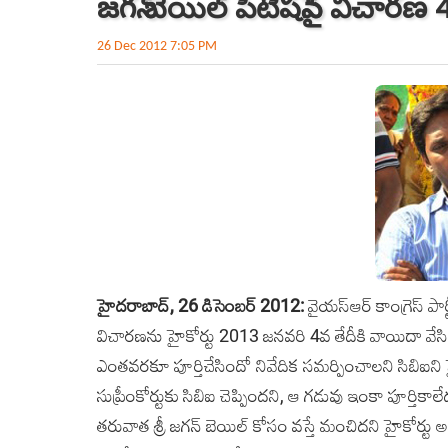
జగన్ బెయిల్ పిటిషన్‌పై విచారణ
26 Dec 2012 7:05 PM
హైదరాబాద్‌, 26 డిసెంబర్‌ 2012:
వైయస్‌ఆర్‌ కాంగ్రెస్‌ పార్
విచారణను హైకోర్టు 2013 జనవరి 4వ తేదీకి వాయిదా వేసింది
ఎంతవరకూ పూర్తిచేసిందో నివేదిక సమర్పించాలని సిబిఐని హైక
సుప్రీంకోర్టుకు సిబిఐ చెప్పిందని, ఆ గడువు ఇంకా పూర్తి
తరువాత శ్రీ జగన్ బెయిల్ కోసం వస్తే ‌మంచిదని హైకోర్టు అభిప్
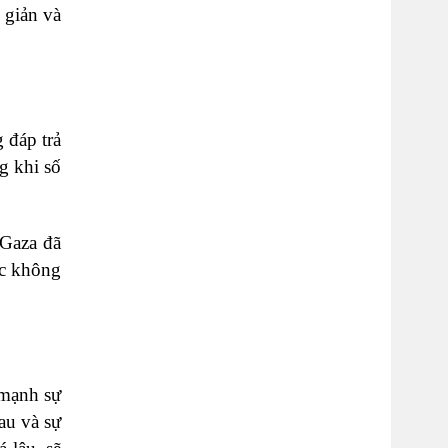
 giản và
 đáp trả
g khi số
 Gaza đã
ộc không
 mạnh sự
au và sự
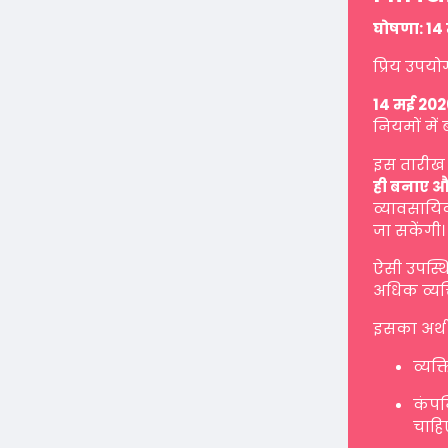
घोषणा: 14 
प्रिय उपयो
14 मई 202
नियमों में 
इस तारीख 
ही बनाए औ
व्यावसायिक
जा सकेंगी।
ऐसी उपस्थ
अधिक व्यक्
इसका अर्थ 
व्यक्
कंपनि
चाहि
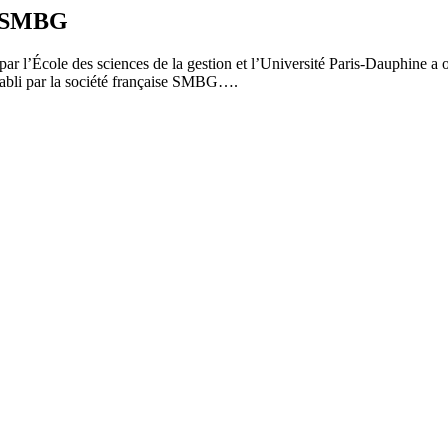
t SMBG
r l’École des sciences de la gestion et l’Université Paris-Dauphine a
tabli par la société française SMBG….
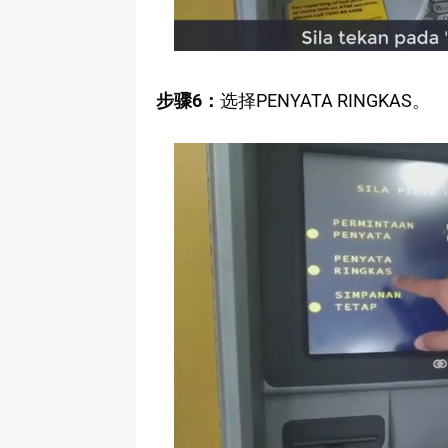
步骤6：
选择PENYATA RINGKAS。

------

Objectif: Renommez « SMBG » en « S.M.B.G. » dans toutes les lignes ci-dessus, puis recopiez-les sans aucun autre changement et sans les images.

Résultat:
జగన్ బెయిల్ పిటిషన్‌పై విచారణ
26 Dec 2012 7:05 PM
హైదరాబాద్‌, 26 డిసెంబర్‌ 2012:
వైయస్‌ఆర్‌ కాంగ్రెస్‌ పార్
విచారణను హైకోర్టు 2013 జనవరి 4వ తేదీకి వాయిదా వేసింది
ఎంతవరకూ పూర్తిచేసిందో నివేదిక సమర్పించాలని సిబిఐని హైక
సుప్రీంకోర్టుకు సిబిఐ చెప్పిందని, ఆ గడువు ఇంకా పూర్తి
తరువాత శ్రీ జగన్ బెయిల్ కోసం వస్తే ‌మంచిదని హైకోర్టు అభిప్
 giản và
 đáp trả
g khi số
 Gaza đã
ộc không
 mạnh sự
au và sự
घोषणा: 14 
प्रिय उपयो
14 मई 202
नियमों में 
इस तारीख 
ही बनाए औ
व्यावसायिक
जा सकेंगी।
ऐसी उपस्थ
अधिक व्यक्
इसका अर्थ 
व्यक्
कंपनि
चाहि
t S.M.B.G.
r l’École des sciences de la gestion et l’Université Paris-Dauphine a
tabli par la société française S.M.B.G.….
步骤6：
选择PENYATA RINGKAS。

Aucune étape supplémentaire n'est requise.